(Sharecast News) - In-content advertising company Mirriad warned on Friday that full-year revenues were now expected to be flat year-on-year at approximately £2.0m, primarily due to "significantly weaker than expected" market conditions in China.

Mirriad said revenues had slumped from £1.31m to £557,000 in the six months ended 30 June, due to the seasonal nature of its key advertising markets and sales pipeline. However, it said higher revenues were expected in the second half of the year.

The AIM-listed group highlighted that revenues from its Chinese operations had tumbled 85% to £123,000, while US revenues grew 57% to £418,000 and now accounted for 72% of total revenues for the company.

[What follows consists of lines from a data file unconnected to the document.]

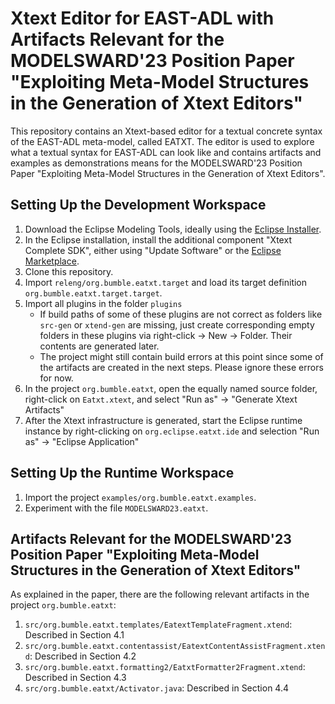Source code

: # Xtext Editor for EAST-ADL with Artifacts Relevant for the MODELSWARD'23 Position Paper "Exploiting Meta-Model Structures in the Generation of Xtext Editors"
This repository contains an Xtext-based editor for a textual concrete syntax of the EAST-ADL meta-model, called EATXT. The editor is used to explore what a textual syntax for EAST-ADL can look like and contains artifacts and examples as demonstrations means for the MODELSWARD'23 Position Paper "Exploiting Meta-Model Structures in the Generation of Xtext Editors".

## Setting Up the Development Workspace
1. Download the Eclipse Modeling Tools, ideally using the [Eclipse Installer](https://www.eclipse.org/downloads/packages/installer).
1. In the Eclipse installation, install the additional component "Xtext Complete SDK", either using "Update Software" or the [Eclipse Marketplace](https://marketplace.eclipse.org/content/eclipse-xtext).
1. Clone this repository.
1. Import <code>releng/org.bumble.eatxt.target</code> and load its target definition <code>org.bumble.eatxt.target.target</code>.
1. Import all plugins in the folder <code>plugins</code>
   - If build paths of some of these plugins are not correct as folders like <code>src-gen</code> or <code>xtend-gen</code> are missing, just create corresponding empty folders in these plugins via right-click -> New -> Folder. 
   Their contents are generated later.
   - The project might still contain build errors at this point since some of the artifacts are created in the next steps. Please ignore these errors for now.
1. In the project <code>org.bumble.eatxt</code>, open the equally named source folder, right-click on <code>Eatxt.xtext</code>, and select "Run as" -> "Generate Xtext Artifacts"
1. After the Xtext infrastructure is generated, start the Eclipse runtime instance by right-clicking on <code>org.eclipse.eatxt.ide</code> and selection "Run as" -> "Eclipse Application"

## Setting Up the Runtime Workspace
1. Import the project <code>examples/org.bumble.eatxt.examples</code>.
1. Experiment with the file <code>MODELSWARD23.eatxt</code>.

## Artifacts Relevant for the MODELSWARD'23 Position Paper "Exploiting Meta-Model Structures in the Generation of Xtext Editors"
As explained in the paper, there are the following relevant artifacts in the project <code>org.bumble.eatxt</code>:
1. <code>src/org.bumble.eatxt.templates/EatextTemplateFragment.xtend</code>: Described in Section 4.1
1. <code>src/org.bumble.eatxt.contentassist/EatextContentAssistFragment.xtend</code>: Described in Section 4.2
1. <code>src/org.bumble.eatxt.formatting2/EatxtFormatter2Fragment.xtend</code>: Described in Section 4.3
1. <code>src/org.bumble.eatxt/Activator.java</code>: Described in Section 4.4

Mirriad also said it had decided to make an "orderly wind down" of its Chinese operations by the end of its contract with Tencent in March 2023, delivering annualised cost savings of approximately £1.0m.

"Revenue is not currently where we would like it to be, but Company plans always assumed a significantly backloaded revenue profile and, factoring the elements outlined above, we anticipate H2 will show substantially higher revenues than H1," said Mirriad.

Closing cash at the end of June 2022 was £17.7m, down from £29.8m at the same time a year earlier, while year-end cash was projected to beat current market expectations due to cost savings and lower than budgeted bonus provisions.

As of 1025 BST, Mirriad shares had sunk 38.03% to 9.14p.